- SOURCE DATA -

§

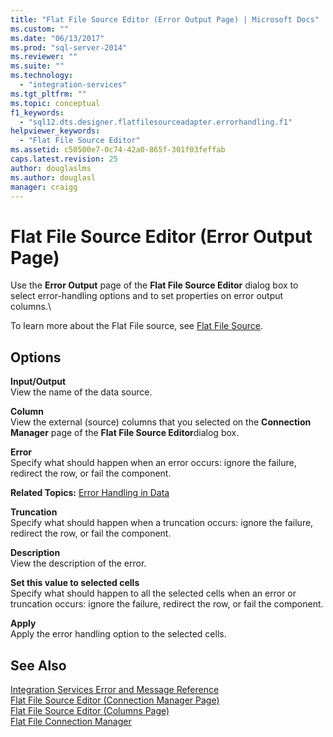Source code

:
 ```yaml
---
title: "Flat File Source Editor (Error Output Page) | Microsoft Docs"
ms.custom: ""
ms.date: "06/13/2017"
ms.prod: "sql-server-2014"
ms.reviewer: ""
ms.suite: ""
ms.technology: 
  - "integration-services"
ms.tgt_pltfrm: ""
ms.topic: conceptual
f1_keywords: 
  - "sql12.dts.designer.flatfilesourceadapter.errorhandling.f1"
helpviewer_keywords: 
  - "Flat File Source Editor"
ms.assetid: c50500e7-0c74-42a0-865f-301f03feffab
caps.latest.revision: 25
author: douglaslms
ms.author: douglasl
manager: craigg
---
```

# Flat File Source Editor (Error Output Page)
  Use the **Error Output** page of the **Flat File Source Editor** dialog box to select error-handling options and to set properties on error output columns.\  
  
 To learn more about the Flat File source, see [Flat File Source](data-flow/flat-file-source.md).  
  
## Options  
 **Input/Output**  
 View the name of the data source.  
  
 **Column**  
 View the external (source) columns that you selected on the **Connection Manager** page of the **Flat File Source Editor**dialog box.  
  
 **Error**  
 Specify what should happen when an error occurs: ignore the failure, redirect the row, or fail the component.  
  
 **Related Topics:** [Error Handling in Data](data-flow/error-handling-in-data.md)  
  
 **Truncation**  
 Specify what should happen when a truncation occurs: ignore the failure, redirect the row, or fail the component.  
  
 **Description**  
 View the description of the error.  
  
 **Set this value to selected cells**  
 Specify what should happen to all the selected cells when an error or truncation occurs: ignore the failure, redirect the row, or fail the component.  
  
 **Apply**  
 Apply the error handling option to the selected cells.  
  
## See Also  
 [Integration Services Error and Message Reference](../../2014/integration-services/integration-services-error-and-message-reference.md)   
 [Flat File Source Editor &#40;Connection Manager Page&#41;](../../2014/integration-services/flat-file-source-editor-connection-manager-page.md)   
 [Flat File Source Editor &#40;Columns Page&#41;](../../2014/integration-services/flat-file-source-editor-columns-page.md)   
 [Flat File Connection Manager](connection-manager/file-connection-manager.md)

§

- WHAT YOU SHOULD DO -
Pictures stay out; print everything else in the data exactly.

- SOLUTION FOR THIS EXERCISE -
Source code

:
 ```yaml
---
title: "Flat File Source Editor (Error Output Page) | Microsoft Docs"
ms.custom: ""
ms.date: "06/13/2017"
ms.prod: "sql-server-2014"
ms.reviewer: ""
ms.suite: ""
ms.technology: 
  - "integration-services"
ms.tgt_pltfrm: ""
ms.topic: conceptual
f1_keywords: 
  - "sql12.dts.designer.flatfilesourceadapter.errorhandling.f1"
helpviewer_keywords: 
  - "Flat File Source Editor"
ms.assetid: c50500e7-0c74-42a0-865f-301f03feffab
caps.latest.revision: 25
author: douglaslms
ms.author: douglasl
manager: craigg
---
```

# Flat File Source Editor (Error Output Page)
  Use the **Error Output** page of the **Flat File Source Editor** dialog box to select error-handling options and to set properties on error output columns.\  
  
 To learn more about the Flat File source, see [Flat File Source](data-flow/flat-file-source.md).  
  
## Options  
 **Input/Output**  
 View the name of the data source.  
  
 **Column**  
 View the external (source) columns that you selected on the **Connection Manager** page of the **Flat File Source Editor**dialog box.  
  
 **Error**  
 Specify what should happen when an error occurs: ignore the failure, redirect the row, or fail the component.  
  
 **Related Topics:** [Error Handling in Data](data-flow/error-handling-in-data.md)  
  
 **Truncation**  
 Specify what should happen when a truncation occurs: ignore the failure, redirect the row, or fail the component.  
  
 **Description**  
 View the description of the error.  
  
 **Set this value to selected cells**  
 Specify what should happen to all the selected cells when an error or truncation occurs: ignore the failure, redirect the row, or fail the component.  
  
 **Apply**  
 Apply the error handling option to the selected cells.  
  
## See Also  
 [Integration Services Error and Message Reference](../../2014/integration-services/integration-services-error-and-message-reference.md)   
 [Flat File Source Editor &#40;Connection Manager Page&#41;](../../2014/integration-services/flat-file-source-editor-connection-manager-page.md)   
 [Flat File Source Editor &#40;Columns Page&#41;](../../2014/integration-services/flat-file-source-editor-columns-page.md)   
 [Flat File Connection Manager](connection-manager/file-connection-manager.md)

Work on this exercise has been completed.